▶ _EXERCISE_
In the forum thread about a nitrogen-based produce storage idea, how much does Caslon find food grade nitrogen cylinders will cost?

▶ _SOURCE PASSAGE_
# Can I run this idea by you all?



## Caslon (Jul 23, 2018)

A  produce storage system for the kitchen that incorporates the use of nitrogen gas to drive out oxygen, which is the leading spoiler of stored fruits and vegetable. It would consist of various sized plastic storage containers with an inlet to inject nitrogen gas as well as a one-way exhaust vent so the oxygen is forced out.

I'm looking into possibly making a prototype and doing comparison tests to see if the container with nitrogen injected keeps produce fresh longer.  The final product as envisioned would have small cylinders filled with nitrogen and or carbon dioxide. It would inject a measured amount of gas suitable for the various sizes of containers provided.  

Costs I've yet to consider. 1. The price to produce the small nitrogen cylinders. 2. The price to design and manufacture the plastic storage containers with gas insert and exhaust vents. 3. The cost effectiveness of the nitrogen with repeated opening and closing of the containers.

I would make a crude homemade prototype first to evaluate the effectiveness of the nitrogen gas keeping produce fresh longer and by how much longer.

I'm only at the feasibility stage at this point.  Feel free to comment, please.


----------



## caseydog (Jul 24, 2018)

The principle of using and inert gas, like nitrogen, to keep food from oxidizing makes sense. How you do it and make it cost effective is the real question. It will need to be cheaper than just throwing the oxidized food away, for the average consumer to buy into it. 

BTW, oxidized food is not the same as spoiled food. Many foods that are still perfectly safe to cook and eat just don't look good, so people throw them away. 

Finding a way to keep perfectly good food looking good would be great. I can easily imagine that tons of food gets thrown away because it doesn't look good, due to oxygenation. 

I wish you the best!

CD


----------



## Caslon (Jul 24, 2018)

Thanks Casey.

I Googled food grade nitrogen cylinders. That'll cost me $70 at least. A standard rubbermaid type container will do.  I think if I look hard enough I can find a one way vent valve of some kind, tho I may have to purchase 100 of them minimum ($100). I'd cut the lid and glue that in. I'd need to find a small gas intake nipple  and glue that onto the lid, and then find a compatible tank and hose connector to inject the gas from the tank. I'd make a comparison to see if it extends the freshness to a degree that warrants the overall projected cost and touted benefits. 

I envision it as a product that will appear on QVC or HSN within 5 years. The exact opposite of sucking gas out,  rather, putting gas in.       Crazy? Maybe.


----------



## Andy M. (Jul 24, 2018)

Sounds like an interesting idea. I'd love it if I could keep my fresh produce long enough to eat it rather than it's rotting and being tossed.

Keep in mind that if you don't use all of the food in a container at the same time, the containers would have to be re-charged after each opening/closing.


----------



## Caslon (Jul 24, 2018)

Andy M. said:


> Sounds like an interesting idea. I'd love it if I could keep my fresh produce long enough to eat it rather than it's rotting and being tossed.

▶ _DATA SEGMENT_
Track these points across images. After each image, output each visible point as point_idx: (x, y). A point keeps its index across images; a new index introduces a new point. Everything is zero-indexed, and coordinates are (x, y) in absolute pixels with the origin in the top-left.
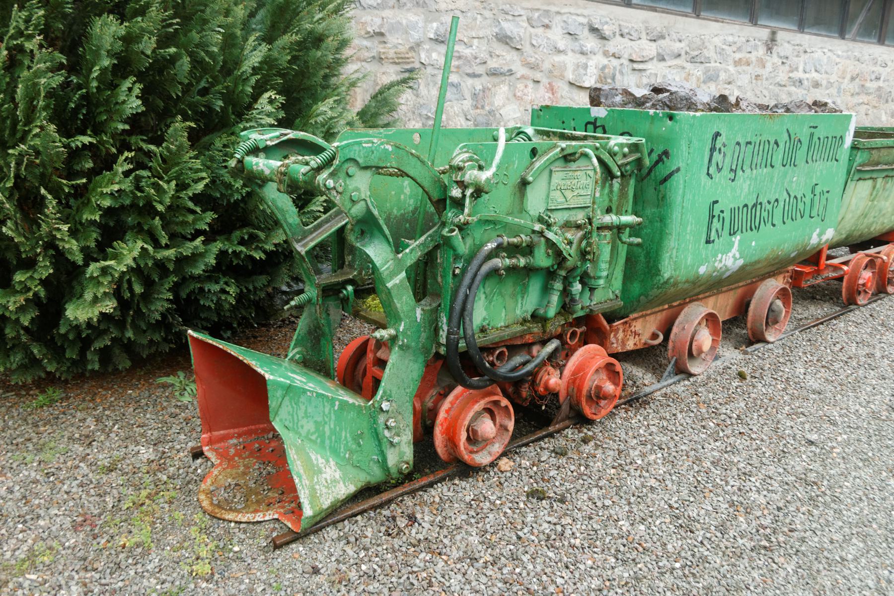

▶ _FULL RESPONSE_
At least $70.